There are times in your life when you suddenly find yourself thrown in with a new group of people. Even though it is a new dynamic it immediately asserts itself. Rituals are born. It’s like watching a cable bridge get built in hi-speed photography. First there was nothing. Then, a bridge.
My 1994 summer had a bridge like that. I don’t remember how we were flung together, Tanya, Mike, Terri and I, but it happened.
We gathered in an apartment on Main Street. It was not the hustle and bustle of today’s Main Street, Wakefield. There was no ice cream place, no theater, no restaurants to speak of. It was a graveyard at night.
This meant that I could play my acoustic guitar and sing at the top of my lungs. I was grieving many things that summer: my band was gone, my acting job was gone, my Providence life was over, and all my old wounds seemed to rear their ugly heads at once.

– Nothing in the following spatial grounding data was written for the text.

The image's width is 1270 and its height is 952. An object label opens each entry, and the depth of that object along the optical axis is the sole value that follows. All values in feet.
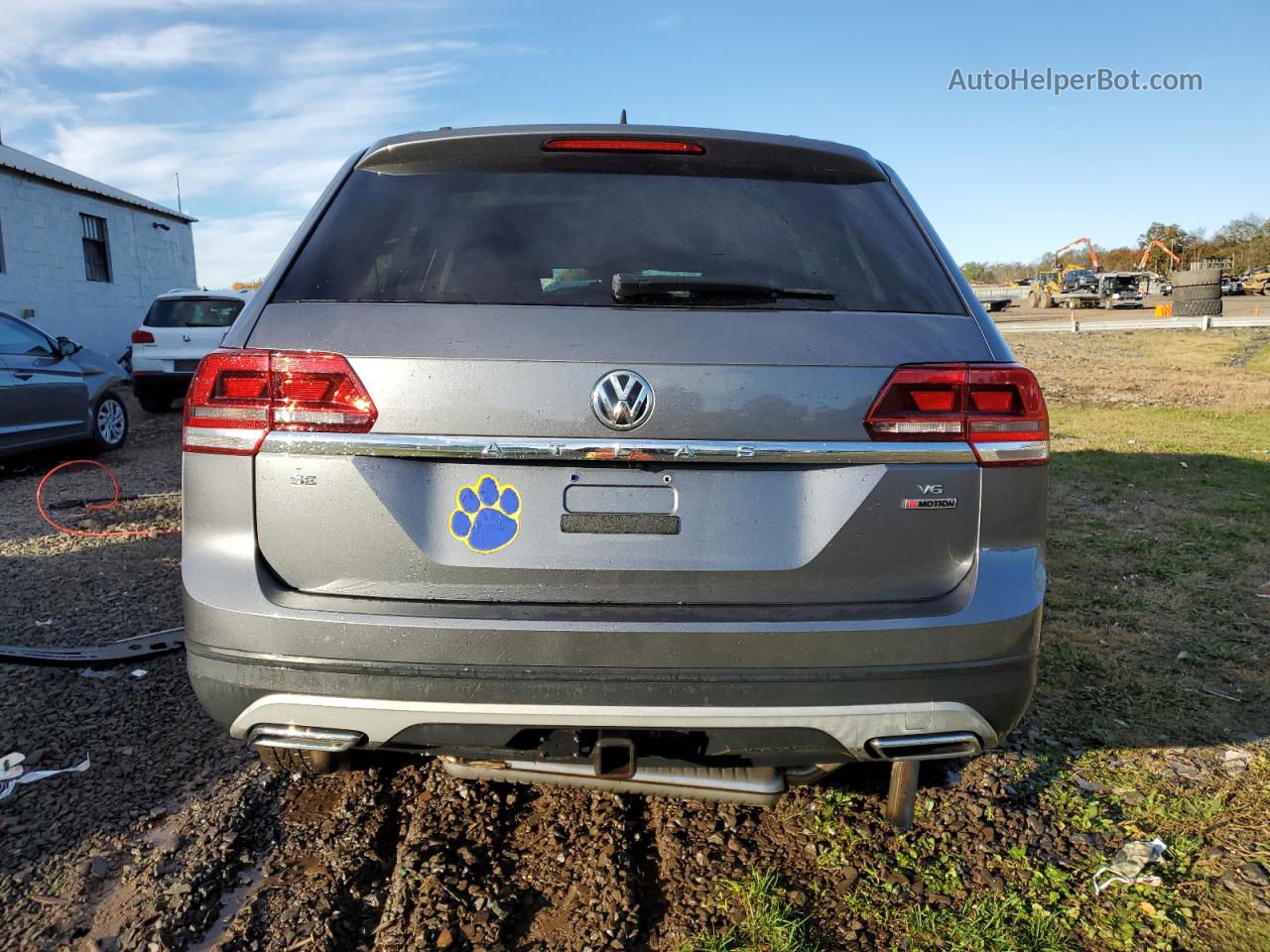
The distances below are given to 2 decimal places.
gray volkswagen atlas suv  6.48
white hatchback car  42.68
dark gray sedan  27.53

I had torn my life down and swore I was going to New York City. But I wasn’t there yet. I necessarily had to regress, move back in with my parents, go back to work at the group homes, go back, go back, go back.

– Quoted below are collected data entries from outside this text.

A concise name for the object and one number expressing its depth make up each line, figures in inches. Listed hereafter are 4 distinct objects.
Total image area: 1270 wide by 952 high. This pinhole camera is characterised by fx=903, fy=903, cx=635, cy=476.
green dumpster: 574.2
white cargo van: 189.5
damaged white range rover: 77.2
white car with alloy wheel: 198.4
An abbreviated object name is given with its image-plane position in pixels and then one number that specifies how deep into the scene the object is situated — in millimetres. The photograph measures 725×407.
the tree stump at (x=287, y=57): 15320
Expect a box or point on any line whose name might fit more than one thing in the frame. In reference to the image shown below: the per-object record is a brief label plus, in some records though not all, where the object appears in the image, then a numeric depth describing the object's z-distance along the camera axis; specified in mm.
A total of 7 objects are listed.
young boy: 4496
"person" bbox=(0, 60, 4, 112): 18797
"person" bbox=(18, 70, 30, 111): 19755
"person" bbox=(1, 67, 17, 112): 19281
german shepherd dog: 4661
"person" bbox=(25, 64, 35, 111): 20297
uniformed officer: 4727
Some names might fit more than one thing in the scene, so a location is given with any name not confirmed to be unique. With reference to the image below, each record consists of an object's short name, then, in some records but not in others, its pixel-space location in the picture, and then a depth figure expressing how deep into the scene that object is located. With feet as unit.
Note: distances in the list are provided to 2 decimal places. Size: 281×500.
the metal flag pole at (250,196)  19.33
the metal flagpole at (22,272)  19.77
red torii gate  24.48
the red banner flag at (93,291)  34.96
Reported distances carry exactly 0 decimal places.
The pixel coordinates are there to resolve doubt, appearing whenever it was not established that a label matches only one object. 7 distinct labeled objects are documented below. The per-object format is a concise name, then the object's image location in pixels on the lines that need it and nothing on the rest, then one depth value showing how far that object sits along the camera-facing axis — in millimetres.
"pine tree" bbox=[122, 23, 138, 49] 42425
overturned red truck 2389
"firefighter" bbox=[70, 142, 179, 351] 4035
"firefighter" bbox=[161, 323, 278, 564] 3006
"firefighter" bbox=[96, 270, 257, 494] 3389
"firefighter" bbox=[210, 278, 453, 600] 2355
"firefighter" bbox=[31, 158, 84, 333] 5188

The only positive about going back was discovering new friendships with people I went to high school with. And they humored me in my need to share my music. They served as an audience when I guess I needed one. In fact, they were the entire crowd at the last musical performance I would give in Rhode Island. Even to this day.

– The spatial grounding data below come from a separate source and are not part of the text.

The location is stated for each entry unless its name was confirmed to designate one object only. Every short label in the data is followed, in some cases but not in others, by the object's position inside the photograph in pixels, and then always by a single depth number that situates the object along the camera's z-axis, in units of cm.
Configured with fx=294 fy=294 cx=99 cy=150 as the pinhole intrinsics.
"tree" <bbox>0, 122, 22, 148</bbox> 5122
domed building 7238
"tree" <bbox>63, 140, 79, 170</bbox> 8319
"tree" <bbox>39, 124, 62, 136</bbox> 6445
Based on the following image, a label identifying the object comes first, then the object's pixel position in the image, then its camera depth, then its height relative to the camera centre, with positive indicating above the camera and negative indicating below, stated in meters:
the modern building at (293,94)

And, fittingly enough, it was at Theatre-By-The-Sea.
A family friend had taken over the adjacent restaurant at TBTS. I knew I was going to New York and I wanted to capture the acoustic sound I was in the middle of cultivating. I needed a recording that would serve as an audition tape, a demo that I could use to get acoustic gigs once I got settled in the city. She agreed to let me use the cabaret room to record myself.
One afternoon, we all trooped over to Matunuck. In my memory it is only Linda the chef, Tanya, Mike, Terri and I who are there. I powered up the PA, set up Justin’s Tascam 4-track, and played a show. For four people.
The tape ran out on the last song. I didn’t even bother to bring a second tape. So if you listen (and you will probably be the fifth person ever to do so) you will hear “Your Favorite Song” get cut off mid verse.
I’ve done many shows since, each important to me in their own way. But that day was monumental for me. My friends showed up for me. They listened. They cheered me on.
I’ve never had fans so I don’t know what that’s like. Sometimes friends are enough.
So, without further ado, please let me share with you my final appearance on a Rhode Island stage. It serves as the back half of an album by my moniker at the time: “Rhode Island Red: Cocksure?”.
The album comprises the tracks I recorded solo at Danger Studios, the tracks I recorded for “True West”, and this, a concert at a place I’d been going to since I was a kid. A place where I had my first Equity acting gig. A place I had been a waiter.
I’d been singing to my new friends all summer. Then they held up the cables and built me a bridge out of town.